Federal Court

Administrative Law

Applicant did not provide reasonable explanation for delay in bringing application

Respondent granted disposal at sea permit to ARS authorizing sinking of decommissioned ship to turn it into artificial reef at Marine Park. Applicant asserted respondent was prohibited by law from authorizing disposal at sea of ship containing allegedly banned substances (TBTs) in its hull. TBTs in ship’s hull were common ingredients in anti-fouling paint used on ship’s hull to prevent barnacles from growing on ship. Applicant sought judicial review. Respondent asserted application was filed too late. Application dismissed. Application was not commenced within 30-day time-limit and was filed too late. Application was filed more than two months beyond time-limit. Respondent should not be prejudiced by fact that it did not raise issue of lateness until it filed written submissions on application. Contents of application were not sufficient to transform what was otherwise challenge that was clearly focused on decision to issue permit, into challenge of broader course of conduct that included minister’s refusals to establish board of review and to suspend permit and 30-day time-limit applied. Court declined to exercise jurisdiction to grant extension of time.
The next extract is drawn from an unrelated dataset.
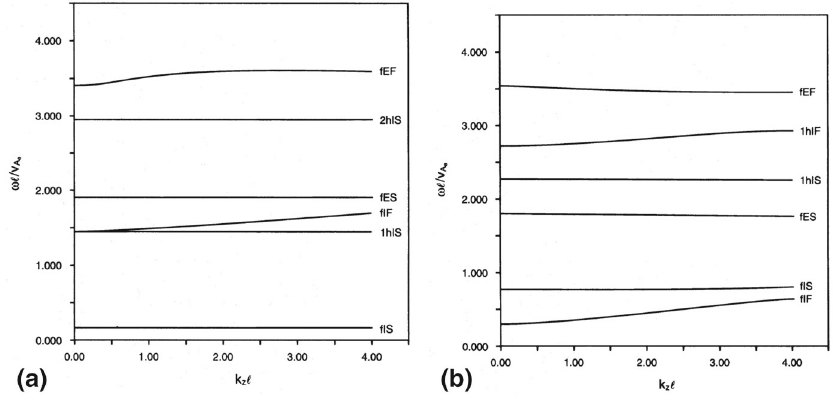
Fig. 38 Dispersion diagram of magnetoacoustic a kink modes and b sausage modes in the equilibrium model represented in Fig. 37. Meaning of labels at the right of each curve: modes are identified as funda- mental (f), first harmonic (1h), second harmonic (2h), …; internal or external (I or E); and fast or slow (F or S). Here ω and k z are the frequency and the wavenumber along the slab, while v Ae is the coronal Alfvén speedand L (denotedby (cid:13) intheseplots)ishalfthelengthofthesupportingmagneticfield.Parametervalues used: v Ap = 28 km s − 1 , c sp = 15 km s − 1 , v Ac = 315 km s − 1 , c sc = 166 km s − 1 . Image reproduced with permission from Joarder and Roberts (1992b), copyright by ESO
ARS suffered substantial prejudice as result of applicant’s failure to file application within time period. Applicant did not provide reasonable explanation for delay. Applicant did not show any intention to bring application sooner. Application was dismissed on merits. In any event respondent was not prohibited by law from issuing permit and issuance of permit was not unreasonable. Anti-fouling coating of ship’s hull was reasonably determined to be in non-active state. Respondent conducted extensive and thorough analysis over several years prior to issuance of permit.

Save Halkett Bay Marine Park Society v. Canada (Minister of the Environment) (Mar. 10, 2015, F.C., Paul S. Crampton C.J., File No. T-10-15) 252 A.C.W.S. (3d) 2.